Copy out the entrepreneurship books text below in full, keeping every word, number, and line as it appears.

Source text:
□ □ □ □ □ □ □

ENTREPRENEURSHIP BOOKS
1. Lean Startup - Eric Ries
This is a great book for coming entrepreneurs and teaches an important method for creating new ventures. The main concept is centered around build-measure-learn.
If you have an idea, you need to build a prototype that can generate new knowledge about your idea. Based on the product you need to measure the response and extract valuable insights.
The book also touches on other important concepts such as vanity metrics, innovation accounting, different types of growth strategies, how and when to pivot and many other concepts.
Highly recommended: Amazon UK
2. Zero to One - Peter Thiel
Zero to one focused on how to create and scale new companies by getting what Peter Thiel calls a creative monopoly. Without a form of monopoly or unique advantage, it is difficult to create a highly scalable company. The monopoly can be created through propriatary technology, branding, network effect or operational excellency.
Where the Lean Startup focuses on the next step, Zero to one focuses on how to work with the larger vision.

□ □ □ □ □ □ □

Given material:
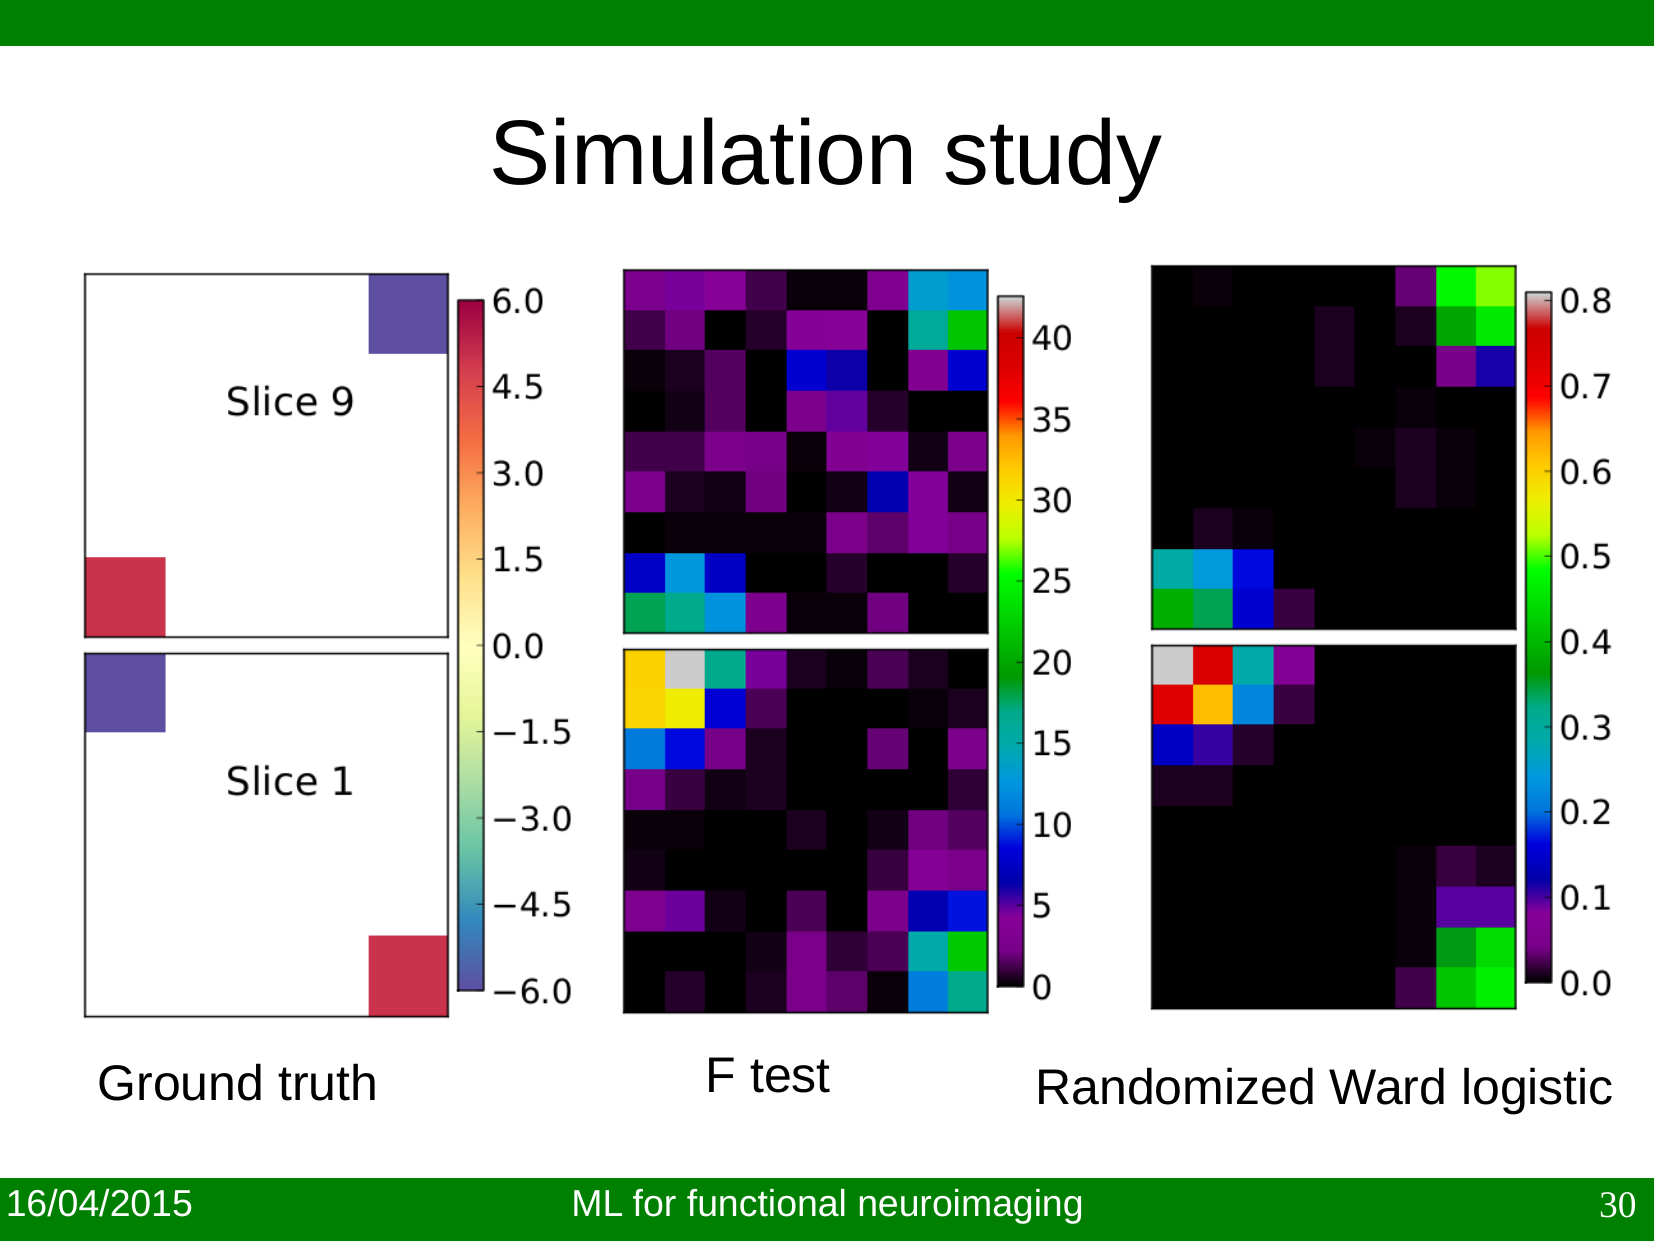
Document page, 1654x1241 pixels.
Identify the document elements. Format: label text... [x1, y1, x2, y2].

□ □ □ □ □ □ □

Result of the task:
ENTREPRENEURSHIP BOOKS
1. Lean Startup - Eric Ries
This is a great book for coming entrepreneurs and teaches an important method for creating new ventures. The main concept is centered around build-measure-learn.
If you have an idea, you need to build a prototype that can generate new knowledge about your idea. Based on the product you need to measure the response and extract valuable insights.
The book also touches on other important concepts such as vanity metrics, innovation accounting, different types of growth strategies, how and when to pivot and many other concepts.
Highly recommended: Amazon UK
2. Zero to One - Peter Thiel
Zero to one focused on how to create and scale new companies by getting what Peter Thiel calls a creative monopoly. Without a form of monopoly or unique advantage, it is difficult to create a highly scalable company. The monopoly can be created through propriatary technology, branding, network effect or operational excellency.
Where the Lean Startup focuses on the next step, Zero to one focuses on how to work with the larger vision.